• _WHAT THE TASK ASKS_: First find the line with "X-9915147Y53992750I-601041J601041D01*" in the entries below, then set down exactly every line through the line with "X-33500000Y84880000D03*", that line included.

• _MATERIAL SUPPLIED_:
╭──

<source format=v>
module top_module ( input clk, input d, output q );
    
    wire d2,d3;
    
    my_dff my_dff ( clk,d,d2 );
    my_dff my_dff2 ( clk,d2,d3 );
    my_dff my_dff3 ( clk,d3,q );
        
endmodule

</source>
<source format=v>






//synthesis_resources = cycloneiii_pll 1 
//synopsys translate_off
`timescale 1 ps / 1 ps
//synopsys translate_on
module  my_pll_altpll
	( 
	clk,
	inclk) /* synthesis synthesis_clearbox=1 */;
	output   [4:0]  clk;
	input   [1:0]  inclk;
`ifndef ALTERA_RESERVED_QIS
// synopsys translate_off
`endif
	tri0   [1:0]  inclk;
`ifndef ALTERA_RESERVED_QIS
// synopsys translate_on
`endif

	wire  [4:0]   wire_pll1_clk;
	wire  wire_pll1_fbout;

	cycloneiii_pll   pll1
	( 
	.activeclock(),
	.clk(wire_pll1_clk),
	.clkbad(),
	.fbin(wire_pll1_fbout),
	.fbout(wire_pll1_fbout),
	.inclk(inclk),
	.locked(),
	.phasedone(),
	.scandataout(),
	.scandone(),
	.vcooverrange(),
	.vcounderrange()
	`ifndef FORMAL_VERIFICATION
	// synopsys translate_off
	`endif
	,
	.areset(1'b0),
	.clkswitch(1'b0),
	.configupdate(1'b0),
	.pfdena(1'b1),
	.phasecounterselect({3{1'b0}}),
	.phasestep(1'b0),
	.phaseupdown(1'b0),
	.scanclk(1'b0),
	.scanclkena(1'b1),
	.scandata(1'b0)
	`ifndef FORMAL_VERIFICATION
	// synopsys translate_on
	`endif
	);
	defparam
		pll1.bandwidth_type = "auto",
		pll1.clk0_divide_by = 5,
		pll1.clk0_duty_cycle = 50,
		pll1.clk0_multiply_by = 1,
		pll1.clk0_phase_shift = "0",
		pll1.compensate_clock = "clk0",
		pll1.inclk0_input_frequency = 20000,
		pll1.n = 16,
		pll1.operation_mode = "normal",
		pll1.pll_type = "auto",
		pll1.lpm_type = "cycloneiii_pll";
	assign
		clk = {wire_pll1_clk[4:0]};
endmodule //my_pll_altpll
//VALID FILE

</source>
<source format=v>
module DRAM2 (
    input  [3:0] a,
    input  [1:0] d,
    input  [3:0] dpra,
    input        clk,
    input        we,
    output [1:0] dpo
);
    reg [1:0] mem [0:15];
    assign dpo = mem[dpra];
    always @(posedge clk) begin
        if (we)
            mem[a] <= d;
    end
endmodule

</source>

╰──
╭──

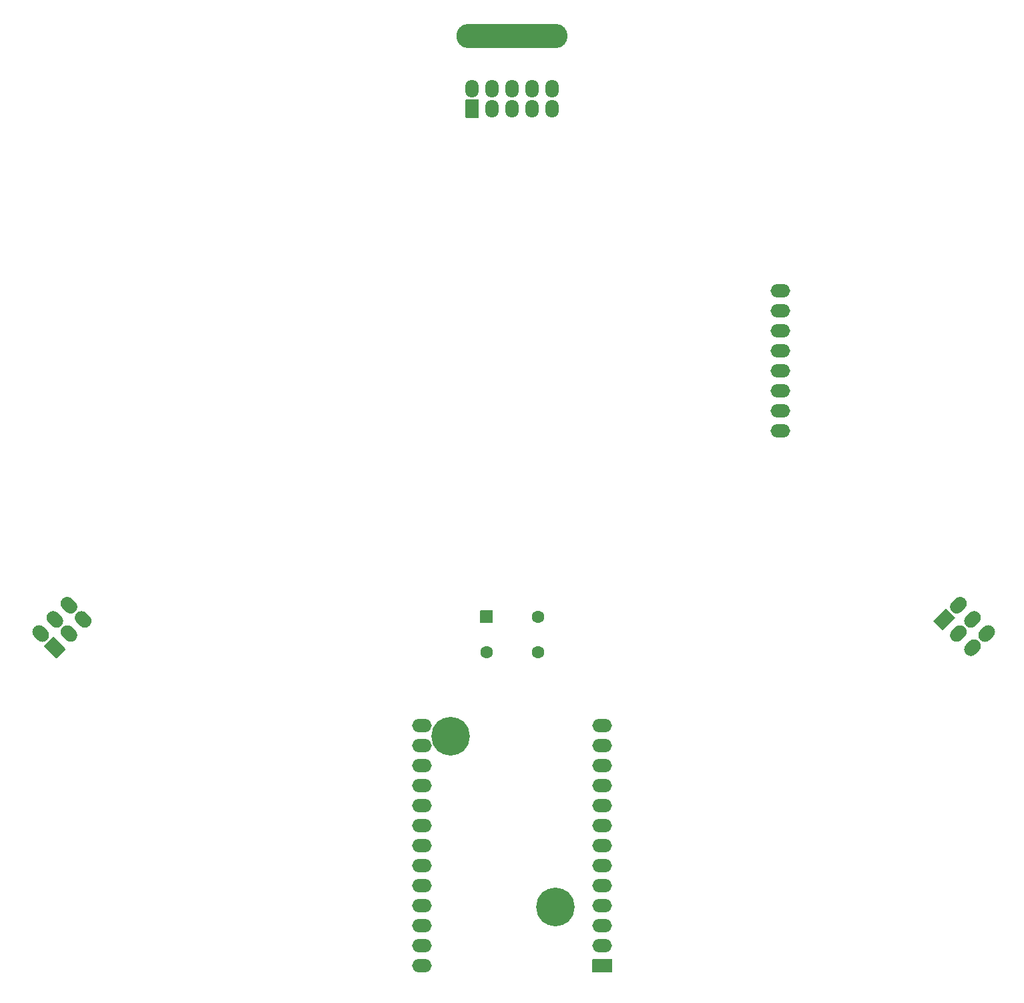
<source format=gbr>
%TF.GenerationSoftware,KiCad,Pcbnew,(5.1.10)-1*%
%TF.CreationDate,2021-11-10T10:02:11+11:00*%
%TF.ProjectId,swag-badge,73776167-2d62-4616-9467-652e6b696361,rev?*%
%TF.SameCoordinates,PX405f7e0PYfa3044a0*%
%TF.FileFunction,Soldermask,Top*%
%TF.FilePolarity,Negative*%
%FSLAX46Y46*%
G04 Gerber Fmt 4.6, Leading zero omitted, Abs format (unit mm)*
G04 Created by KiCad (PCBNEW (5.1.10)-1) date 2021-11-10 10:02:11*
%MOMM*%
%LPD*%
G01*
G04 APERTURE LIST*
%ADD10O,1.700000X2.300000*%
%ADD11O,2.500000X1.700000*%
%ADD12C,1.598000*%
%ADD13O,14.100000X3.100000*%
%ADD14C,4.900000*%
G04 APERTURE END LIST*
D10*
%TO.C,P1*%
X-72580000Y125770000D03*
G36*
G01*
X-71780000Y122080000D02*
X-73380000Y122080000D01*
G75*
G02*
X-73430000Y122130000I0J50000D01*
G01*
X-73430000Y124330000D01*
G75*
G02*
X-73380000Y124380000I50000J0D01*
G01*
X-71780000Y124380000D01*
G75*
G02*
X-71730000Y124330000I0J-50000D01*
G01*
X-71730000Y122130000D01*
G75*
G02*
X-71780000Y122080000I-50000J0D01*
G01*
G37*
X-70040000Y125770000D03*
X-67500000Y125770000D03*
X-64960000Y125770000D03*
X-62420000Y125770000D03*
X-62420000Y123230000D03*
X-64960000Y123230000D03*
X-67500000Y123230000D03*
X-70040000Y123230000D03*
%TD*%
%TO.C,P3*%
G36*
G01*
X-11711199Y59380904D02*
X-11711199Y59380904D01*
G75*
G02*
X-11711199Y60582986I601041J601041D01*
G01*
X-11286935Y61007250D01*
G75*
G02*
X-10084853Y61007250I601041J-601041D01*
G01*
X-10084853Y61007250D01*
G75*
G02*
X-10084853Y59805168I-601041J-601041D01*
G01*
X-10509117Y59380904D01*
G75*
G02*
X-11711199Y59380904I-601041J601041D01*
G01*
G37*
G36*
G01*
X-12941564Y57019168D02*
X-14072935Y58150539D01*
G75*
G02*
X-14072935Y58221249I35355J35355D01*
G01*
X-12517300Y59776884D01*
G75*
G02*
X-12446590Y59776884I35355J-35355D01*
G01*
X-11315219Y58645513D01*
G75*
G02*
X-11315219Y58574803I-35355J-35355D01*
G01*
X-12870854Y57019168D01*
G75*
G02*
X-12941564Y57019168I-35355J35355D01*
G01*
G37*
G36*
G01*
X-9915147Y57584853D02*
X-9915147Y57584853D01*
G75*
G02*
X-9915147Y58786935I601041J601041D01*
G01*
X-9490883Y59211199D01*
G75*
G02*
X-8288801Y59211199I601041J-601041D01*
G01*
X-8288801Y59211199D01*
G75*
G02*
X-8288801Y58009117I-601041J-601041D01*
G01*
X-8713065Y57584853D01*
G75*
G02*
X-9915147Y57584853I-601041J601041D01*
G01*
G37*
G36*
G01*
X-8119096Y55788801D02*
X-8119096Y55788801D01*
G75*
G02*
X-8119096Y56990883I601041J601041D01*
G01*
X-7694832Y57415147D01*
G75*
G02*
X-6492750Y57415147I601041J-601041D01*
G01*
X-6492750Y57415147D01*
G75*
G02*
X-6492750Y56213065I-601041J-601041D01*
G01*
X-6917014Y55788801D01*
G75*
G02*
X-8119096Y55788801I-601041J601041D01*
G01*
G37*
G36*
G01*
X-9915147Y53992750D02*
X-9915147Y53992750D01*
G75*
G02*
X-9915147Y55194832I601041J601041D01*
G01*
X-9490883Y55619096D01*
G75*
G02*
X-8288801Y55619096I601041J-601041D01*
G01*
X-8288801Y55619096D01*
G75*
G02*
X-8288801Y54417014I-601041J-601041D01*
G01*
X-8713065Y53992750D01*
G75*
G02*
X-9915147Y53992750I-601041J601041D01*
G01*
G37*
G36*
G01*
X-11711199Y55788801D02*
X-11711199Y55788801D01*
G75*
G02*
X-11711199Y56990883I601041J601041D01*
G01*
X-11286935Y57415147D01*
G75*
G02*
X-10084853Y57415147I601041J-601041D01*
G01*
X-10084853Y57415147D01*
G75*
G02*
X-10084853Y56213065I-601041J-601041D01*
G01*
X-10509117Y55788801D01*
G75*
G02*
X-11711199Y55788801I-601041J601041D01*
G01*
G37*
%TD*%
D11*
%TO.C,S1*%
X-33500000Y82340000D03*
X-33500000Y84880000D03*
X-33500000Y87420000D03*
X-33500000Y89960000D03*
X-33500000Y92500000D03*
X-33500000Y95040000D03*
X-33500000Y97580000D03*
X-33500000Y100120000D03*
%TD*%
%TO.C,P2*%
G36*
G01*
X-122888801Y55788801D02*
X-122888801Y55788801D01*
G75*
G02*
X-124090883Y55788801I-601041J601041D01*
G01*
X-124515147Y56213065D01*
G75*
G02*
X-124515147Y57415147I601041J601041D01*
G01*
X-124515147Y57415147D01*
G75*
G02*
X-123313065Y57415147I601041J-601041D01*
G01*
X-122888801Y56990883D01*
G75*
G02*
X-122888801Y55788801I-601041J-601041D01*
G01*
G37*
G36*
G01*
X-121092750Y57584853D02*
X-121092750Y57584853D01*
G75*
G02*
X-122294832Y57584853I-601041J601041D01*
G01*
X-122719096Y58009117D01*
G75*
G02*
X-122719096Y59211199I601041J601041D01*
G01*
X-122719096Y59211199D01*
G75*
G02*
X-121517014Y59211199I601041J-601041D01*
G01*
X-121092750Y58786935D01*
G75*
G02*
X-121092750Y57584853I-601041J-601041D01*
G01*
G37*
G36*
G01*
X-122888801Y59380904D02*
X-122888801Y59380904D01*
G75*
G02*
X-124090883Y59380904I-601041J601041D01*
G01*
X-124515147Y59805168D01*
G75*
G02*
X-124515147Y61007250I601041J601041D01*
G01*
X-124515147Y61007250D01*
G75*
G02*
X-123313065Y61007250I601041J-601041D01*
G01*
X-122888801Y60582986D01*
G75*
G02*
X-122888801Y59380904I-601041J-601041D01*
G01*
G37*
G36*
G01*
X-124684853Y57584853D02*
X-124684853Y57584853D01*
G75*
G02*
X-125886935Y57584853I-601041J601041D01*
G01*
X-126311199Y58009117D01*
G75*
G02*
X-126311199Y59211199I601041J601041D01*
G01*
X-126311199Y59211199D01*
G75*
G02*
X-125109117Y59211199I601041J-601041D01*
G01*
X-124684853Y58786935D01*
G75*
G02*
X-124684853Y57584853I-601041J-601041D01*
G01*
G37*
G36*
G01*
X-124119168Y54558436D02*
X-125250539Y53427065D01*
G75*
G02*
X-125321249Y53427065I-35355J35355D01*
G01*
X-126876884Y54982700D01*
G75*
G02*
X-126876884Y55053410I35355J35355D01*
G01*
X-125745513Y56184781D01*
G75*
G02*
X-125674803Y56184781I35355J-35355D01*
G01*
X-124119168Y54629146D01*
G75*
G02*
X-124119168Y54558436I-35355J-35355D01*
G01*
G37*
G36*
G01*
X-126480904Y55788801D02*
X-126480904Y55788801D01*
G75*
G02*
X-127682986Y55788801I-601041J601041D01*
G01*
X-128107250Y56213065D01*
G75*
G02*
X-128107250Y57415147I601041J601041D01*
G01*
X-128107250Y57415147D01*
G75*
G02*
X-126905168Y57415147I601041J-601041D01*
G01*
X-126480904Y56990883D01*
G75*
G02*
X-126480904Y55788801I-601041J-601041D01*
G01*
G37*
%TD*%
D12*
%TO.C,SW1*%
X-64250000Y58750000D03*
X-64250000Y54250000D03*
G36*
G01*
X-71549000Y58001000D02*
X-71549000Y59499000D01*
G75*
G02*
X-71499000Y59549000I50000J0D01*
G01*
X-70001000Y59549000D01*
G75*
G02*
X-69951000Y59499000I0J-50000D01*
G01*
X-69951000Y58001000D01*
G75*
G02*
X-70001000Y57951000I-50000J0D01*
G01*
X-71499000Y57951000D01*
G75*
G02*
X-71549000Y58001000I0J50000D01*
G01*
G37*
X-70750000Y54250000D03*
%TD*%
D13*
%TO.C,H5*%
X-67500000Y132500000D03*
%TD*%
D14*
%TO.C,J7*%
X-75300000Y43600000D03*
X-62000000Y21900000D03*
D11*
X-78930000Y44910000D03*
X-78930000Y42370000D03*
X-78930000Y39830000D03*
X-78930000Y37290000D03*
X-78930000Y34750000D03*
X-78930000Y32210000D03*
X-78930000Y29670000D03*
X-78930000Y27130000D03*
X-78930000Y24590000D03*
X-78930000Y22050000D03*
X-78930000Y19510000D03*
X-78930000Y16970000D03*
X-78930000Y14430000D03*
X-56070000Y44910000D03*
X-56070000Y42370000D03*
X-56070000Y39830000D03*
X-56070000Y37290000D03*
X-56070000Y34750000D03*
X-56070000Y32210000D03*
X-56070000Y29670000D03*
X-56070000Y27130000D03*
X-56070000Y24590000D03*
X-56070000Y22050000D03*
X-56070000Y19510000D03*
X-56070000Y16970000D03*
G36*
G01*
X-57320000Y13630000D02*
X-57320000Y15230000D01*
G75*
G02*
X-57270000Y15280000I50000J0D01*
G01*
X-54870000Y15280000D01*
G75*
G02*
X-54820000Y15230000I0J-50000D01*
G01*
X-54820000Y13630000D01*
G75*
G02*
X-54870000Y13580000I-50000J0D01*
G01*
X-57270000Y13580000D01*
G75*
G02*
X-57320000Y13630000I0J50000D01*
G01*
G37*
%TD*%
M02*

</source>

╰──
╭──

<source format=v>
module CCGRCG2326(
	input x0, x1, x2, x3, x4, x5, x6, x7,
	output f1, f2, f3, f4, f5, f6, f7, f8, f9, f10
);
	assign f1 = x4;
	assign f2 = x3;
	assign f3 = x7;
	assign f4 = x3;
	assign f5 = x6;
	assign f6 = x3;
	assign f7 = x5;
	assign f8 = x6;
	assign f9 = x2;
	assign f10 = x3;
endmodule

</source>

╰──

• _WRITTEN RESPONSE_:
X-9915147Y53992750I-601041J601041D01*
G01*
G37*
G36*
G01*
X-11711199Y55788801D02*
X-11711199Y55788801D01*
G75*
G02*
X-11711199Y56990883I601041J601041D01*
G01*
X-11286935Y57415147D01*
G75*
G02*
X-10084853Y57415147I601041J-601041D01*
G01*
X-10084853Y57415147D01*
G75*
G02*
X-10084853Y56213065I-601041J-601041D01*
G01*
X-10509117Y55788801D01*
G75*
G02*
X-11711199Y55788801I-601041J601041D01*
G01*
G37*
%TD*%
D11*
%TO.C,S1*%
X-33500000Y82340000D03*
X-33500000Y84880000D03*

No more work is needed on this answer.